Getting The Love & Getting A Response
- Credit unions that wonder why they don’t get more love in Washington ought to pause sometime and look around at all the other industries placing personal ads seeking some love of their own. Example: During NAFCU’s Congressional Caucus in Washington there were three other events going on in the hotel at the same time, and you can bet every one of them was hiking their own Hills and demanding relief/favors/you name it. And that was during just the three days NAFCU was in town. Imagine you’re a congressman and you’re getting that kind of barrage every day. It’s a testament to credit unions’ dollars and message that they are able to get the caliber of congressman that they do at meetings such as Caucus and GAC.
- Riding in a taxi while in DC I swiped my debit card for payment and instead of giving the driver a 20% tip, I somehow managed to give him two cents. If you ever want to see your up-to-that-point disengaged taxi driver suddenly morph into Mr. Personality, give that strategy a try
- We’ve all seen utterly forgettable television commercials apparently created by committees, and credit unions can be as guilty as any advertiser. It often seems each member of the board and management, plus their spouses, ave had some input into 30-second ads with what feel like 50 different messages. (If one of your marketing messages, btw, is “quality service” or “trust,” you are seriously wasting dollars in a world of micro-attention spans and remotes). That’s why ORNL FCU deserves so much credit for a very simple, and very effective creative approach to mortgages. You can find the spot in CUToday.info’s “The Vids” here under the headline, “ORNL ‘Leaves’ Mortgage Problems Behind.”

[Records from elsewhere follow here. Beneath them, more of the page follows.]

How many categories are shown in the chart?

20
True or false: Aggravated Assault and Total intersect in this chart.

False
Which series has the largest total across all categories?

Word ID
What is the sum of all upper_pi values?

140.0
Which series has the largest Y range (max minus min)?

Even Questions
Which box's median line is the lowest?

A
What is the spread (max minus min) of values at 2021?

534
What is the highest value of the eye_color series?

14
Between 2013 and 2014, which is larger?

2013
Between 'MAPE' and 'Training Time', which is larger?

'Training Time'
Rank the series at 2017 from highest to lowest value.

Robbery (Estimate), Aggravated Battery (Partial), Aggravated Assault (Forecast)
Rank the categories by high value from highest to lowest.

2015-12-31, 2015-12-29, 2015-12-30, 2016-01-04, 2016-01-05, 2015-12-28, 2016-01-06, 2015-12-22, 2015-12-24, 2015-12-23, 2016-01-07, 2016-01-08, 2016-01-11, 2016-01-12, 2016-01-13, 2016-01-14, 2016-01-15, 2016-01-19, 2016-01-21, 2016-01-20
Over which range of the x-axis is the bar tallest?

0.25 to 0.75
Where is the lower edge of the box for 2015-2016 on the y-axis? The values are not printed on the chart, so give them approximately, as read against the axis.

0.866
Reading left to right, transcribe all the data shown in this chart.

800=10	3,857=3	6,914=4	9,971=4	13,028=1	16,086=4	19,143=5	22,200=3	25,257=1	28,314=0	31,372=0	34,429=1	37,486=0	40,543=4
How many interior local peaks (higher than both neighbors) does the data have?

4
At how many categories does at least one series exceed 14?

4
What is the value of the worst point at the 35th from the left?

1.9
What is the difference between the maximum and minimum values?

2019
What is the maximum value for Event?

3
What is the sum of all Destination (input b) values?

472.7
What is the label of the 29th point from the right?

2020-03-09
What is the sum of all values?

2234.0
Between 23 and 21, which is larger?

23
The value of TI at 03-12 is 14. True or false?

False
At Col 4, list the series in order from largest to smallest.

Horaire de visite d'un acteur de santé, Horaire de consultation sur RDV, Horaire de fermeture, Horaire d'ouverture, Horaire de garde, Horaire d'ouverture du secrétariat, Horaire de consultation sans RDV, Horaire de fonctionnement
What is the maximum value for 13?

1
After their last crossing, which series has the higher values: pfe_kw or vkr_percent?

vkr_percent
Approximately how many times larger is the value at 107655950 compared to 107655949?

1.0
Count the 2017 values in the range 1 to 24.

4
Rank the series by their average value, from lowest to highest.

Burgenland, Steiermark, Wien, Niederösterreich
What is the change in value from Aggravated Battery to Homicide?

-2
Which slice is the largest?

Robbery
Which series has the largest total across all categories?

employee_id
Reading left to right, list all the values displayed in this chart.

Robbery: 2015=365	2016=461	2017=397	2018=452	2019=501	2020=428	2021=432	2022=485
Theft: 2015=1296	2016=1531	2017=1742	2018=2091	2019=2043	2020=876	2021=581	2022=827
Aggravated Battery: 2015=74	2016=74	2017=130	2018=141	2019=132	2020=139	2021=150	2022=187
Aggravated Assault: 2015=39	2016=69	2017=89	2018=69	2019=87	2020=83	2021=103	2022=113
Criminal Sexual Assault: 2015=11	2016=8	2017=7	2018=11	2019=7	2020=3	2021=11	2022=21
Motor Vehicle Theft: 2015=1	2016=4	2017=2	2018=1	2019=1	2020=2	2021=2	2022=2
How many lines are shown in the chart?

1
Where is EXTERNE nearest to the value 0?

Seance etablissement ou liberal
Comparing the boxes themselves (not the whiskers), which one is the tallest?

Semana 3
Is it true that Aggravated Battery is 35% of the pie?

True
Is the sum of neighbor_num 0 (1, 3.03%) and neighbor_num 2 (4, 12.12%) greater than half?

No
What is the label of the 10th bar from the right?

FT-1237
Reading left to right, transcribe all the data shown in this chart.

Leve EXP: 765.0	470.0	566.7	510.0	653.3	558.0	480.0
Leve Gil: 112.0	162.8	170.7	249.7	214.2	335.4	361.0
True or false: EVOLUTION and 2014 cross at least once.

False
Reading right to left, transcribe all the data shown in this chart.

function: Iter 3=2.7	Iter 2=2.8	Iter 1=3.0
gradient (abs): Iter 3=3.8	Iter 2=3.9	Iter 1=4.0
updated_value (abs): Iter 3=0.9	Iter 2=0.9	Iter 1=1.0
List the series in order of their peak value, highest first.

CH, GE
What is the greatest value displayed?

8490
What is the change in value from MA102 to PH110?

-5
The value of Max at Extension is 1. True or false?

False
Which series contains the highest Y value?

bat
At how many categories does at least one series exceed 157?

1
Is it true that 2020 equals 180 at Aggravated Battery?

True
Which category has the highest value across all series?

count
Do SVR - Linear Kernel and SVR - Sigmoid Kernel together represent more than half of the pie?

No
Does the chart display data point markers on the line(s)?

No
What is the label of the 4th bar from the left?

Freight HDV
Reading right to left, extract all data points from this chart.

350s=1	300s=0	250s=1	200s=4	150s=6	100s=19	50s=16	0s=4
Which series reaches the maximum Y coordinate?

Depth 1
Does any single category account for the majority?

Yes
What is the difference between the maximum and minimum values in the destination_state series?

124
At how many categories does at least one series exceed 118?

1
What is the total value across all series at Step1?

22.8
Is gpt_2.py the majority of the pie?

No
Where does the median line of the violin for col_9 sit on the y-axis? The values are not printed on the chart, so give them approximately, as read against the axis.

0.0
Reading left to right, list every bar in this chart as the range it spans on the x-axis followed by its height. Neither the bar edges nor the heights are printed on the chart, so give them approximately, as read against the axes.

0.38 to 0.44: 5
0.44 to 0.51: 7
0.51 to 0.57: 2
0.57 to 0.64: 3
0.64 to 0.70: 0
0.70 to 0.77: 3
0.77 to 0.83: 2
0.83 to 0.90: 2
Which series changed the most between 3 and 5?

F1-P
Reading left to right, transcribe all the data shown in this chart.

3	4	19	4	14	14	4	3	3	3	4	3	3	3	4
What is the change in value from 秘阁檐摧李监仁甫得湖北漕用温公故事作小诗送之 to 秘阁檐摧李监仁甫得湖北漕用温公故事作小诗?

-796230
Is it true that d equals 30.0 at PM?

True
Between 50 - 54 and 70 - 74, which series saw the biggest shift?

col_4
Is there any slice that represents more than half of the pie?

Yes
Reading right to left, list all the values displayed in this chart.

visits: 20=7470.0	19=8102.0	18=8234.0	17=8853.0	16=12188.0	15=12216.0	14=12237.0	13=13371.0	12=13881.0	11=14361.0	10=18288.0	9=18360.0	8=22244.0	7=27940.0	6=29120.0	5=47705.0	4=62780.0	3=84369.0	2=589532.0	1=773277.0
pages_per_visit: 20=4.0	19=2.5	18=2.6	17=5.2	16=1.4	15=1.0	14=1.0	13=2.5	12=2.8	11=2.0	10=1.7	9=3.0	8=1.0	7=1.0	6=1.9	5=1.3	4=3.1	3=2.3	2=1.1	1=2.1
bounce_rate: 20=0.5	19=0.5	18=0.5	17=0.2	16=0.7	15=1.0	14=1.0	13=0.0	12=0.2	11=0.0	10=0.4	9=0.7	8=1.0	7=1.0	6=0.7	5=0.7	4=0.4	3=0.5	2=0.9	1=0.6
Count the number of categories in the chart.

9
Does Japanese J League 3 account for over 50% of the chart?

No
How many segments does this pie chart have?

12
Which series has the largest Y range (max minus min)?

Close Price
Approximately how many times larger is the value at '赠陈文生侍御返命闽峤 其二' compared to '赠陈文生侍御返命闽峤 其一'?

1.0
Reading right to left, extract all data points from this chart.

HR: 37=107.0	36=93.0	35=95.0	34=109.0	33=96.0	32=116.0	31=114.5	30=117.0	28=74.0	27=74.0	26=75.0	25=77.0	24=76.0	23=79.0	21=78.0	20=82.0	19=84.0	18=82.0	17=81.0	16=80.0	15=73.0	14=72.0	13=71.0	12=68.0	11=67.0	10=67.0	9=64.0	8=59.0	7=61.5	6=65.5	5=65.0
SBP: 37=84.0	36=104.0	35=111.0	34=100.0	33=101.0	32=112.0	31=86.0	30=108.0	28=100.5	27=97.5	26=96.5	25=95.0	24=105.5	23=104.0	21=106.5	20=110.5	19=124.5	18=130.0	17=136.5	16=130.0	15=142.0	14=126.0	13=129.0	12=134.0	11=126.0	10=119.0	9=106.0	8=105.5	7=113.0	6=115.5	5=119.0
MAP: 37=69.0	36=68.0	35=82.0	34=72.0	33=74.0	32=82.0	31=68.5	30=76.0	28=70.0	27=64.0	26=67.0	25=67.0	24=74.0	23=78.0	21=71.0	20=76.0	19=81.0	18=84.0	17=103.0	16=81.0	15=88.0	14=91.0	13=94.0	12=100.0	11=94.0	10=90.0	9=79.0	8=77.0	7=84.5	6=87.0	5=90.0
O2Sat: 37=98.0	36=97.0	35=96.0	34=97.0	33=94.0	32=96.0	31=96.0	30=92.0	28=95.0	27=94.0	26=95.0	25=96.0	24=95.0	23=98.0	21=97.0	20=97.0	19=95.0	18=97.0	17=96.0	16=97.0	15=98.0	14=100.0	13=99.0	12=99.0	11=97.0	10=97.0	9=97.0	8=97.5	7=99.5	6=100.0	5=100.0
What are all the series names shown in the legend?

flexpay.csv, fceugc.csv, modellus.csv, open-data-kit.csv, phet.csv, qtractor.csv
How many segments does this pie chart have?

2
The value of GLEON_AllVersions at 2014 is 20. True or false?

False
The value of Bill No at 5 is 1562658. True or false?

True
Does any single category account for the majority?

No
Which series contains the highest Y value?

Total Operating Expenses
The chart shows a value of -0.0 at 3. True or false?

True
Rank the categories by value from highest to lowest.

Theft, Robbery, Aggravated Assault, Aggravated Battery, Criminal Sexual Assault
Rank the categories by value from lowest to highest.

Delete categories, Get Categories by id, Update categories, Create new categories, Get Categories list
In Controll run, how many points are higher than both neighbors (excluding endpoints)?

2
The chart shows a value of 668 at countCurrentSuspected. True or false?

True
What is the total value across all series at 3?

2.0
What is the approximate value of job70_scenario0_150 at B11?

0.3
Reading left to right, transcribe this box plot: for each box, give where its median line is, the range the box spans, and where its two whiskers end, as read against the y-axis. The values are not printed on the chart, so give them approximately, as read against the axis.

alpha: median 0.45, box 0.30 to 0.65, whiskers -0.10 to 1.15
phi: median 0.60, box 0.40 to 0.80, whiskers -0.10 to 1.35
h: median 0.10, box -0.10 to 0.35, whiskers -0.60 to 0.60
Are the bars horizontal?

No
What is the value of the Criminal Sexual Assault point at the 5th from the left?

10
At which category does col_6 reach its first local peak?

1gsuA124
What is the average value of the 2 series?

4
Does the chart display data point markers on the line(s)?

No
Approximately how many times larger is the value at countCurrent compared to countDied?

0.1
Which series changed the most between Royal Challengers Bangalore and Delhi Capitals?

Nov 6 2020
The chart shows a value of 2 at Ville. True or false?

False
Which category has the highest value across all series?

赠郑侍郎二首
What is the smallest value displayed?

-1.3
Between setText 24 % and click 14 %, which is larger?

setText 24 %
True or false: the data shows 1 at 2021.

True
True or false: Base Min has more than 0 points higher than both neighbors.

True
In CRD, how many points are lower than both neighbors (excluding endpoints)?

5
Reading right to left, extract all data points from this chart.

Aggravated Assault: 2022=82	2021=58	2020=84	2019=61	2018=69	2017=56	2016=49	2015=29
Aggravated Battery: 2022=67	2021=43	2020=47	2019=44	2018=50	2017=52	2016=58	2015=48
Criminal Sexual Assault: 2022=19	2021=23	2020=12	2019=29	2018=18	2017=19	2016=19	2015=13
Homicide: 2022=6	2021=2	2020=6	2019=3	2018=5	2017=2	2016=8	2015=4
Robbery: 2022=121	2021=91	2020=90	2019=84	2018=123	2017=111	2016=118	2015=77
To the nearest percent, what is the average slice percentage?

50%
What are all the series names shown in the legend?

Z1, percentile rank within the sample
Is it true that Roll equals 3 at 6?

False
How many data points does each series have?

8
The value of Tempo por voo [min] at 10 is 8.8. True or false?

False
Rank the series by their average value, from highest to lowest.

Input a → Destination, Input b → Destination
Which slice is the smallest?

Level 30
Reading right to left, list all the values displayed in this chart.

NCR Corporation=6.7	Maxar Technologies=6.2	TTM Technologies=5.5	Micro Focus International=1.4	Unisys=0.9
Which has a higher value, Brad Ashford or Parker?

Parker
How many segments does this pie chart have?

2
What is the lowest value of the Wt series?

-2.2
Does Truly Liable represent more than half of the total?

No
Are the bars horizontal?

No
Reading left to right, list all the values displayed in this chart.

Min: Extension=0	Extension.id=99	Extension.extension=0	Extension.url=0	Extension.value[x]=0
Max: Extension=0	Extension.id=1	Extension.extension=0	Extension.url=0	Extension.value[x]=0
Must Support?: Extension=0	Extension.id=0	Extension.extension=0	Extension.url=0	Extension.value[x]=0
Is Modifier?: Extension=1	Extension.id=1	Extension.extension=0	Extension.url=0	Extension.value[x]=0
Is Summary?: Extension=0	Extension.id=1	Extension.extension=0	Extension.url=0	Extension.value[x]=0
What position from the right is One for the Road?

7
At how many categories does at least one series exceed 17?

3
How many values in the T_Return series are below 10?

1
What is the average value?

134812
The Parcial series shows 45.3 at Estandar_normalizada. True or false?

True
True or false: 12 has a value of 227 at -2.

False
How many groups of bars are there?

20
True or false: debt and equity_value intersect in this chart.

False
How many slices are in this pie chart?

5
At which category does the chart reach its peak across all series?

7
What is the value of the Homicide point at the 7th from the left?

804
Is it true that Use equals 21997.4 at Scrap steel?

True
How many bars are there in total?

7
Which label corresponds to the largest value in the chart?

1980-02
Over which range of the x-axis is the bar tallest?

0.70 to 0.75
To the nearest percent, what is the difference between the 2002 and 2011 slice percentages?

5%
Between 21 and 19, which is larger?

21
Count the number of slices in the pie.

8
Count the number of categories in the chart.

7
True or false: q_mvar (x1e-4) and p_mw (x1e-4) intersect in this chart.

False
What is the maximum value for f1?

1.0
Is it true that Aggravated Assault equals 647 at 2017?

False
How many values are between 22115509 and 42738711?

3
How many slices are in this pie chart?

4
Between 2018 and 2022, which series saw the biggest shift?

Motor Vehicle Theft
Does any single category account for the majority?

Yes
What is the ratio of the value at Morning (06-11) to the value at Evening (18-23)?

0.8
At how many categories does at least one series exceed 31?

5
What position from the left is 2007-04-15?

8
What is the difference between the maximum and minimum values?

- During the recent CUNA OpSS/Tech Council meeting in Orlando, one speaker was asking for a show of hands from audience members related to familiarity with a host of different tech/digital solutions. Then he asked, “How many of you have heard of Google Stuff?” There were a few tentative hands raised, but no one went to full arm-up mode, which was good, because he then added, “Well, there’s no such thing, but Google keeps coming up with stuff.” When it comes to marketing by the way, and in the spirit of the ORNL TV spot referenced above, he added, “Instead of saying ‘My credit union is awesome,’ talk about who you do stuff for.”